(SOURCE MATERIAL begins)
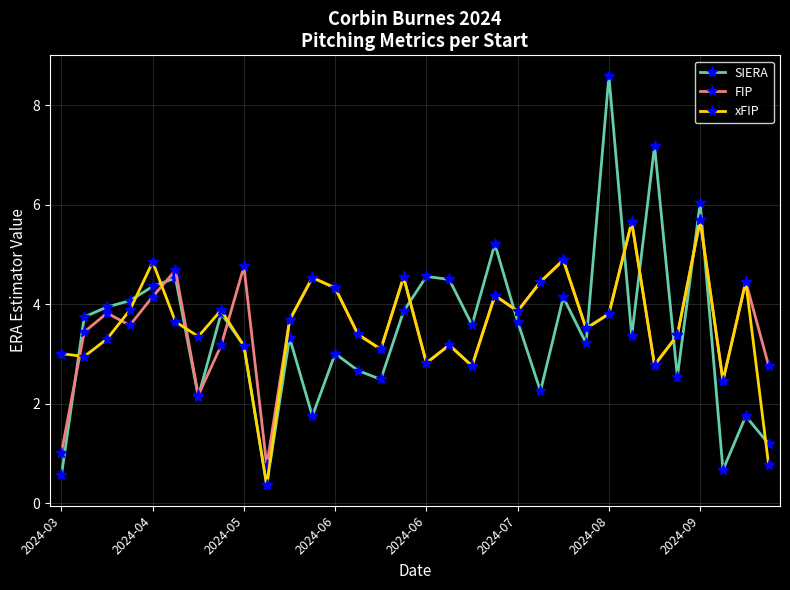

How many data points in FIP are above 3?

24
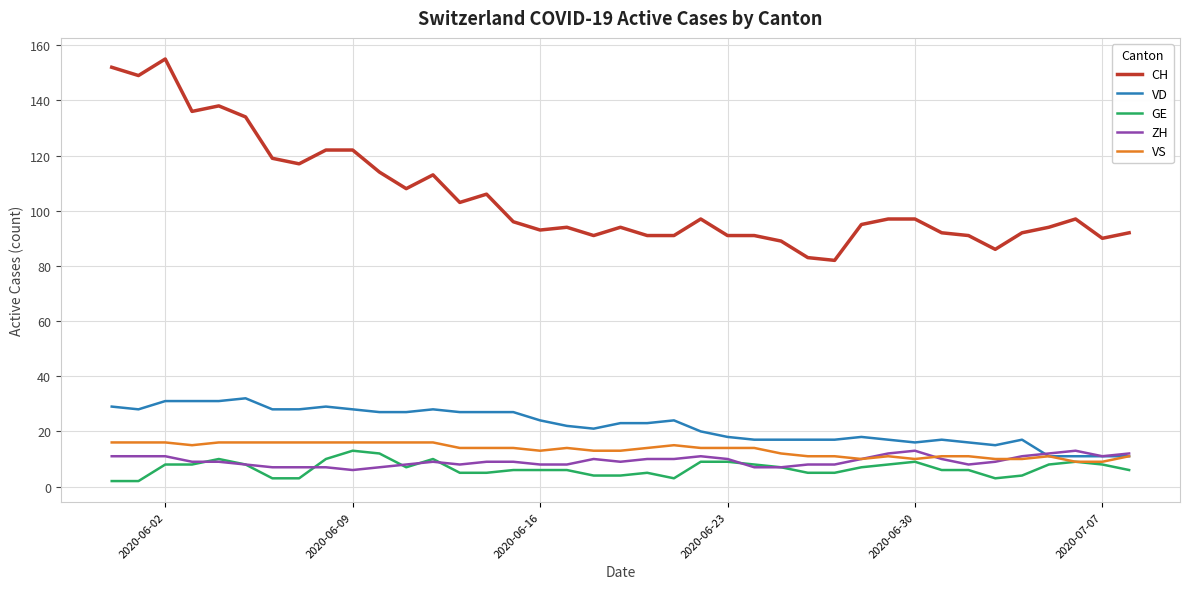

What is the greatest value displayed?

155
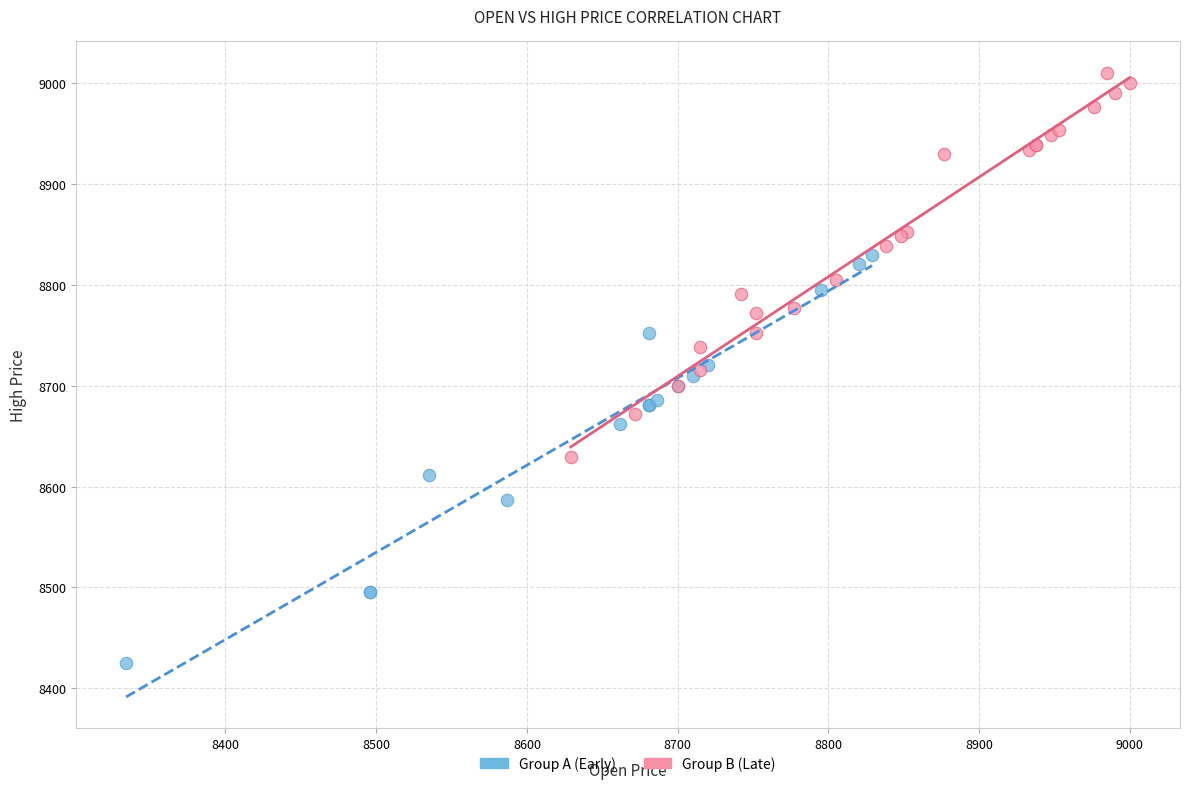

What are all the series names shown in the legend?

Group A (Early), Group B (Late)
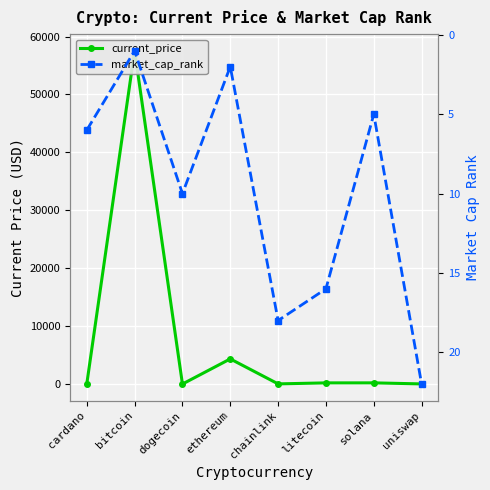

Between ethereum and chainlink, which series saw the biggest shift?

current_price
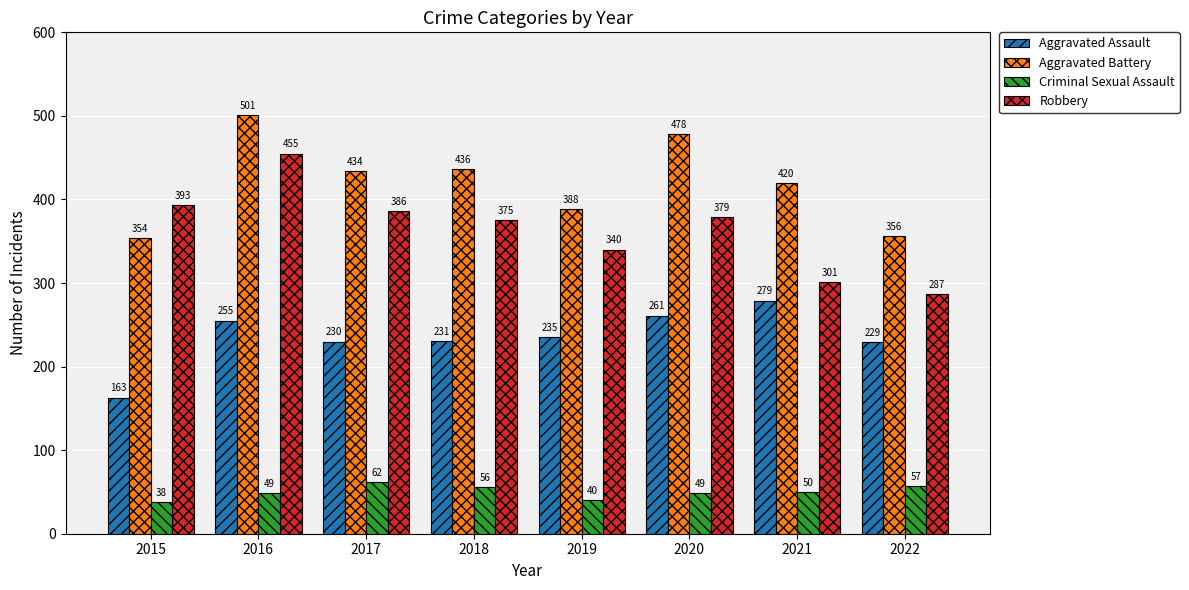

Does the chart contain any negative values?

No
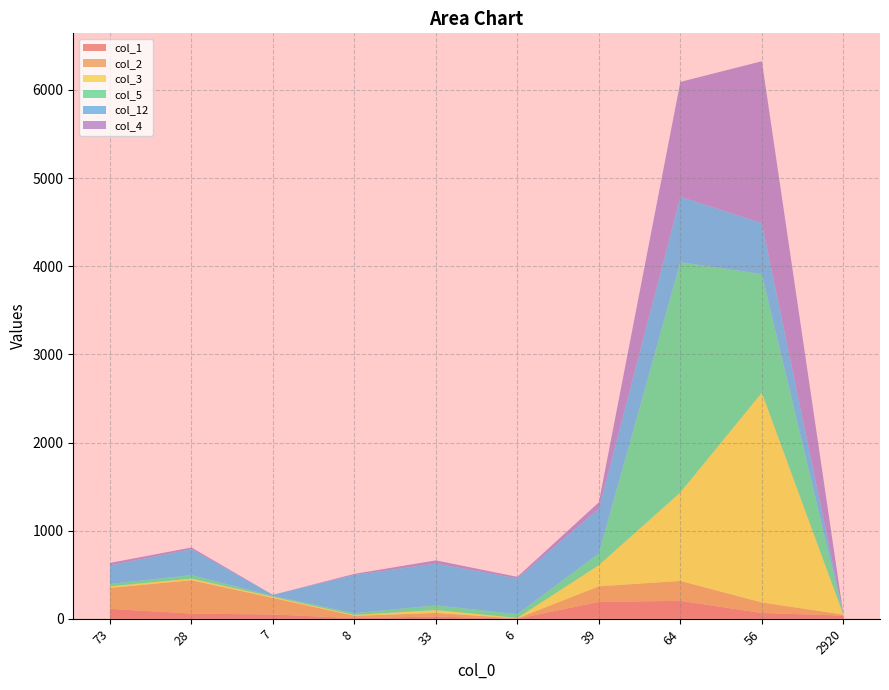

Reading left to right, transcribe all the data shown in this chart.

col_1: 113	59	49	8	26	0	192	204	66	36
col_2: 238	379	188	26	41	5	177	226	120	12
col_3: 17	18	12	9	32	5	240	1004	2379	0
col_5: 28	40	10	20	54	43	134	2612	1346	1
col_12: 210	294	13	435	474	405	505	742	578	6
col_4: 28	19	0	12	36	18	74	1303	1837	0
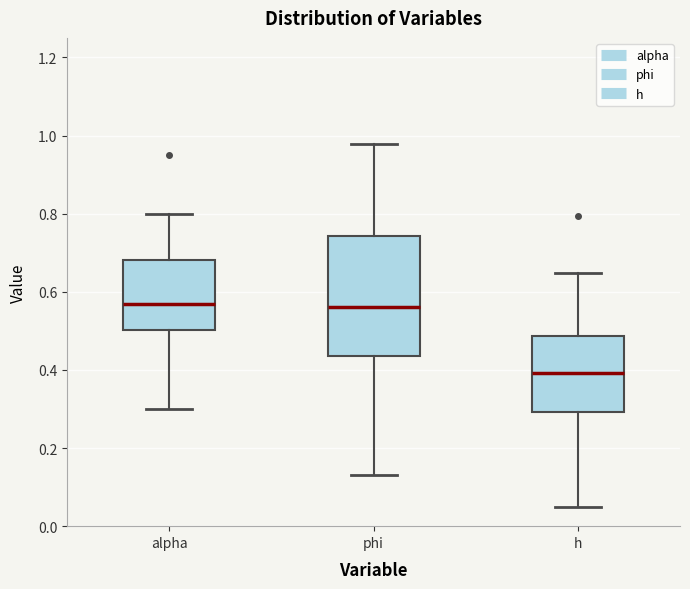

Comparing the boxes themselves (not the whiskers), which one is the tallest?

phi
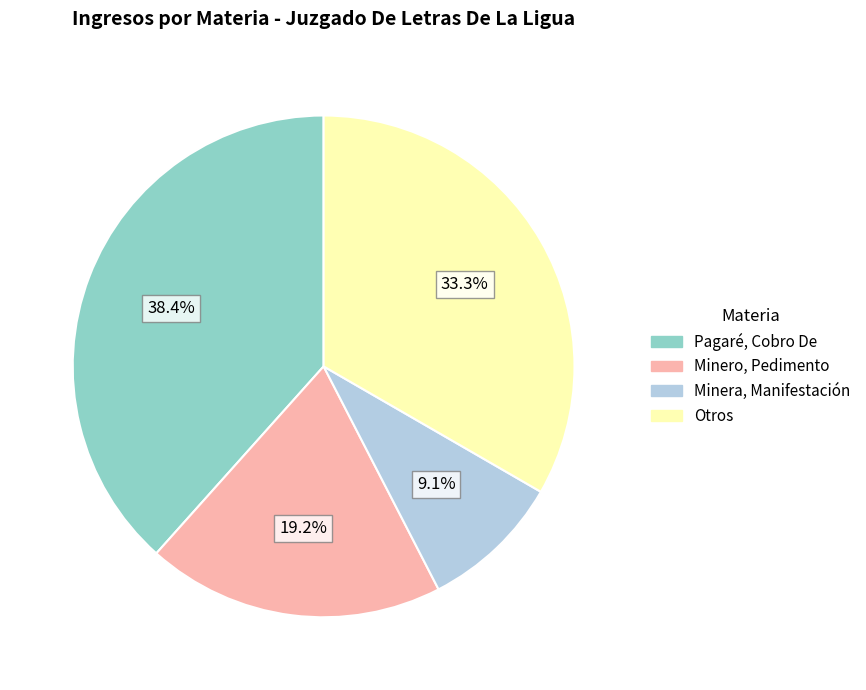

Does any single category account for the majority?

No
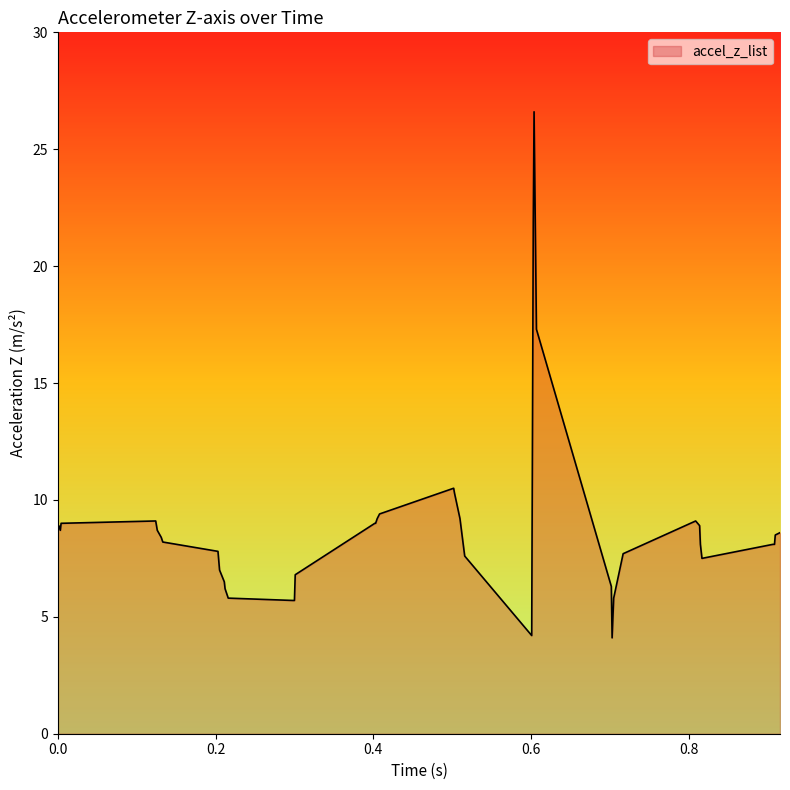

What is the difference between the maximum and minimum values?

22.5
(SOURCE MATERIAL ends)
Edit the listing above so that each "chart" becomes "graph", with everything else left the same. Give the edited lines without the pictures.

How many data points in FIP are above 3?

24

What is the greatest value displayed?

155

What are all the series names shown in the legend?

Group A (Early), Group B (Late)

Between ethereum and chainlink, which series saw the biggest shift?

current_price

Does the graph contain any negative values?

No

Reading left to right, transcribe all the data shown in this graph.

col_1: 113	59	49	8	26	0	192	204	66	36
col_2: 238	379	188	26	41	5	177	226	120	12
col_3: 17	18	12	9	32	5	240	1004	2379	0
col_5: 28	40	10	20	54	43	134	2612	1346	1
col_12: 210	294	13	435	474	405	505	742	578	6
col_4: 28	19	0	12	36	18	74	1303	1837	0

Comparing the boxes themselves (not the whiskers), which one is the tallest?

phi

Does any single category account for the majority?

No

What is the difference between the maximum and minimum values?

22.5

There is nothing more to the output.